Jean-Luc Mélenchon, lors d’un rassemblement de soutien au peuple vénézuélien à Paris, a déclaré le « pur impérialisme » américain. « Il faut, sans barguigner, exiger la libération et le retour immédiat de Nicolás Maduro libre au Venezuela », a insisté le responsable, régulièrement accusé d’être un soutien du président vénézuélien, ce qu’il récuse.
Macron appelle à une « transition pacifique »
Emmanuel Macron appelle, lui, à une « transition pacifique » et « démocratique » au Venezuela, où le peuple ne peut que se « réjouir » d’être « débarrassé » de la « dictature Maduro ».
« En confisquant le pouvoir et en piétinant les libertés fondamentales, Nicolás Maduro a porté une atteinte grave à la dignité de son propre peuple », a écrit sur X le président français.
Le chef de l’État plaide pour que la transition, « respectueuse de la volonté du peuple vénézuélien », soit assurée « au plus vite » par Edmundo Gonzalez Urrutia, candidat de l’opposition à la présidentielle 2024. Son ministre des Affaires étrangères, Jean-Noël Barrot, a affirmé que l’opération américaine « contrevient » au droit international.
Le narcotrafic, prétexte pour s’emparer du pétrole ?
Donald Trump accuse le président Maduro d’être à la tête d’un vaste réseau de narcotrafic, ce que l’intérêt dément, reprochant aux États-Unis de vouloir le renverser pour s’emparer des réserves de pétrole du pays, les plus grandes de la planète.

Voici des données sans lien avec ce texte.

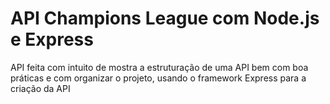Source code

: # API Champions League com Node.js e Express

API feita com intuito de mostra a estruturação de uma API bem com boa práticas e com organizar o projeto, usando o framework Express para a criação da API
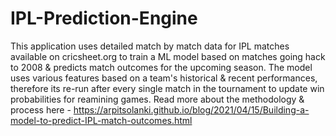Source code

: # IPL-Prediction-Engine

This application uses detailed match by match data for IPL matches available on cricsheet.org to train a ML model based on matches going hack to 2008 & predicts match outcomes for the upcoming season. The model uses various features based on a team's historical & recent performances, therefore its re-run after every single match in the tournament to update win probabilities for reamining games. Read more about the methodology & process here - https://arpitsolanki.github.io/blog/2021/04/15/Building-a-model-to-predict-IPL-match-outcomes.html



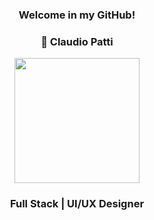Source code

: <div align="center" font-size="22px">

  ### Welcome in my GitHub! 

</div>

<div align="center">

  ### 🚀 Claudio Patti   

</div>

<div id="header" align="center">
   <img src="https://media.giphy.com/media/qgQUggAC3Pfv687qPC/giphy.gif" width="200">
</div>

<div align="center">

  ### Full Stack | UI/UX Designer  

</div>



<!--
**claudiopatti/claudiopatti** is a ✨ _special_ ✨ repository because its `README.md` (this file) appears on your GitHub profile.

Here are some ideas to get you started:

- 🔭 I’m currently working on ...
- 🌱 I’m currently learning ...
- 👯 I’m looking to collaborate on ...
- 🤔 I’m looking for help with ...
- 💬 Ask me about ...
- 📫 How to reach me: ...
- 😄 Pronouns: ...
- ⚡ Fun fact: ...
-->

Jean-Luc Mélenchon, comme d’autres responsables de LFI, a assuré que le narcotrafic était un « prétexte » utilisé pour justifier l’attaque, mais que le pétrole en était la cause réelle. Plus d’un millier de personnes, agitant pour certains des drapeaux vénézuéliens, étaient réunis place de la République à Paris pour protester contre l’attaque, à l’appel notamment de LFI et du Parti communiste.
La majorité des autres responsables politiques se sont prêts à un exercice d’équilibriste difficile, dénonçant l’attaque américaine sans soutenir Nicolás Maduro. « Quoi que l’on pense de Maduro, cet acte doit être unanimement condamné », a dit sur X le patron du PS, Olivier Faure, s’inquiétant d’« un feu vert donné à tous les autocrates du monde ».
« La loi du plus fort »
« Pas une larme pour le dictateur ploutocrate Maduro, mais il faut avoir conscience que nous entrons dans un monde sans droit international où prévaut la loi du plus fort », a déclaré l’eurodéputé social-démocrate Raphaël Glucksmann. Dans la même veine, Gabriel Attal, chef de file des députés macronistes, a affirmé qu’il « ne regrette pas » le départ de ce « dictateur ».
Il a dit voir dans l’opération américaine « un signe supplémentaire que le monde est désormais régi par la force » et a incité les Européens à s’adapter pour ne pas être cantonnés au rôle de « spectateurs impuissants ».
De façon similaire, l’ancien Premier ministre Michel Barnier (LR) a écrit sur X que l’attaque « confirme que l’usage décomplexé, unilatéral de la force devient dangereusement le mode privilégié d’action internationale, y comprenant de la part des démocraties alliées ».
« Les États-Unis ne sont pas le gendarme du monde »
La patronne du Rassemblement National Marine Le Pen a jugé qu’il y avait « mille raisons de condamner le régime de Nicolas Maduro : communiste, oligarchique et autoritaire » mais que « la souveraineté des États n’est jamais négociable ». « Renoncer à ce principe aujourd’hui pour le Venezuela, pour n’importe quel État, reviendrait à accepter demain notre propre servitude », at-elle ajouté, appelant à « rendre la parole » aux Vénézuéliens.
Le vice-président des Républicains Julien Aubert a affirmé, lui, que « les États-Unis ne sont pas le gendarme du monde » et « n’ont aucune légitimité pour décider qui doit gouverner où ».
Le président des Républicains Bruno Retailleau s’est montré plus conciliant avec Donald Trump, en estimant que le narcotrafic nécessite « une réplique ferme » même si la souveraineté vénézuélienne « demeure sacrée ».